#### [TEKS BACAAN]
· · · · ·

Mohon tunggu...
Frederikus Suni
Frederikus Suni Mohon Tunggu... Mahasiswa - Content Creator Tafenpah

Membaca, Berproses, Menulis, dan Berbagi || Portal Pribadi: www.tafenpah.com www.pahtimor.com www.hitztafenpah.com www.sporttafenpah.com ||| Instagram: @suni_fredy || Youtube : Tafenpah Group

Selanjutnya

Tutup

Worklife Pilihan

Berangkat Kerja Berasa Dikejar Waktu, tapi Itulah Resiko Hidup, dan Ada Happy Ending-nya

29 Januari 2023   19:16 Diperbarui: 29 Januari 2023   19:31 428
+
Laporkan Konten
Laporkan Akun
Kompasiana adalah platform blog. Konten ini menjadi tanggung jawab bloger dan tidak mewakili pandangan redaksi Kompas.
Lihat foto
Berangkat kerja berasa dikejar waktu, tapi itulah resikonya, dan ada happy endingnya | Sumber gambar;Reaktor

Siapa pun yang sudah memasuki dunia kerja, pasti mengalami situasi yang kadang menyenangkan maupun yang tidak menyenang.

Ya, itulah resiko di balik pilihan sebagai karyawan.

· · · · ·

Data Tercatat:

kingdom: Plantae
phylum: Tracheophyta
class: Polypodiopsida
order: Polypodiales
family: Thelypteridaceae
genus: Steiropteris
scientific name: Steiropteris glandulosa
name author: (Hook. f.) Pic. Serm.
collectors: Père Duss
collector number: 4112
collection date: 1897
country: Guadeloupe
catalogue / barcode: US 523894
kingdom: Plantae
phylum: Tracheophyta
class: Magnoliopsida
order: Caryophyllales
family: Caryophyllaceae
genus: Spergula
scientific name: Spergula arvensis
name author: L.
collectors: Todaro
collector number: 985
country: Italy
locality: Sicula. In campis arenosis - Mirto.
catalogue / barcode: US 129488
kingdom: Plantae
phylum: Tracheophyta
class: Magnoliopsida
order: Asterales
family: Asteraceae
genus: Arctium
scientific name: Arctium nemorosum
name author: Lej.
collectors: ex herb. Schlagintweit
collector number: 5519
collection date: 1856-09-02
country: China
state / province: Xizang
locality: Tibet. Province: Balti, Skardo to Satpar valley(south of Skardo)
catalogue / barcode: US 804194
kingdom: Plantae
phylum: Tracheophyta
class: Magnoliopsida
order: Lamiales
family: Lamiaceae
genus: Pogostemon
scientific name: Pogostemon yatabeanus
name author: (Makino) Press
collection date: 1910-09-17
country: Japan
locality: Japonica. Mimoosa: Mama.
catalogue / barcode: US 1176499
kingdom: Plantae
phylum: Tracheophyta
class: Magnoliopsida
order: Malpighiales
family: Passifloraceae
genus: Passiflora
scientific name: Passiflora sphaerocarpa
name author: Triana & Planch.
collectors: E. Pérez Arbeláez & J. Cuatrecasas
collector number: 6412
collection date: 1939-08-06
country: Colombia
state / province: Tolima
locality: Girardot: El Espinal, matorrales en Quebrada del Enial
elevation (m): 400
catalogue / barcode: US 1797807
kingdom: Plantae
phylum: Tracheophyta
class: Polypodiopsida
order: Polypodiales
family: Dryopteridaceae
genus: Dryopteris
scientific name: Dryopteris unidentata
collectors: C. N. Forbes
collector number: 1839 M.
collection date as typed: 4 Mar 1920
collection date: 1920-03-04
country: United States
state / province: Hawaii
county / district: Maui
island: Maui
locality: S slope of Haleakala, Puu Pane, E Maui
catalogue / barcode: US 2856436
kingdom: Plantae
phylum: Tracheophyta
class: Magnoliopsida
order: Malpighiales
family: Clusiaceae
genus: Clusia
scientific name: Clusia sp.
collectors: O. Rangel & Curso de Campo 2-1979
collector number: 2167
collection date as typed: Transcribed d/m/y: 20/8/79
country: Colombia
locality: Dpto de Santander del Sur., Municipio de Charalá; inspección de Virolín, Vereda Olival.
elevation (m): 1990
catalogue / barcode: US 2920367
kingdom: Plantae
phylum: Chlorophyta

· · · · ·

#### [TUGAS]
**A)** Menurut teks bacaan, pada tanggal dan jam berapa tulisan tentang berangkat kerja itu diperbarui?
**B)** Tuliskan kembali baris-baris entri mulai dari baris yang memuat "family: Caryophyllaceae" sampai baris yang memuat "family: Lamiaceae". Pada baris-baris itu, ganti "collectors" menjadi "kolektor" dan biarkan bagian lain tetap sama.

#### [JAWABAN]
**A)** 29 Januari 2023, 19:31.

**B)**
family: Caryophyllaceae
genus: Spergula
scientific name: Spergula arvensis
name author: L.
kolektor: Todaro
collector number: 985
country: Italy
locality: Sicula. In campis arenosis - Mirto.
catalogue / barcode: US 129488
kingdom: Plantae
phylum: Tracheophyta
class: Magnoliopsida
order: Asterales
family: Asteraceae
genus: Arctium
scientific name: Arctium nemorosum
name author: Lej.
kolektor: ex herb. Schlagintweit
collector number: 5519
collection date: 1856-09-02
country: China
state / province: Xizang
locality: Tibet. Province: Balti, Skardo to Satpar valley(south of Skardo)
catalogue / barcode: US 804194
kingdom: Plantae
phylum: Tracheophyta
class: Magnoliopsida
order: Lamiales
family: Lamiaceae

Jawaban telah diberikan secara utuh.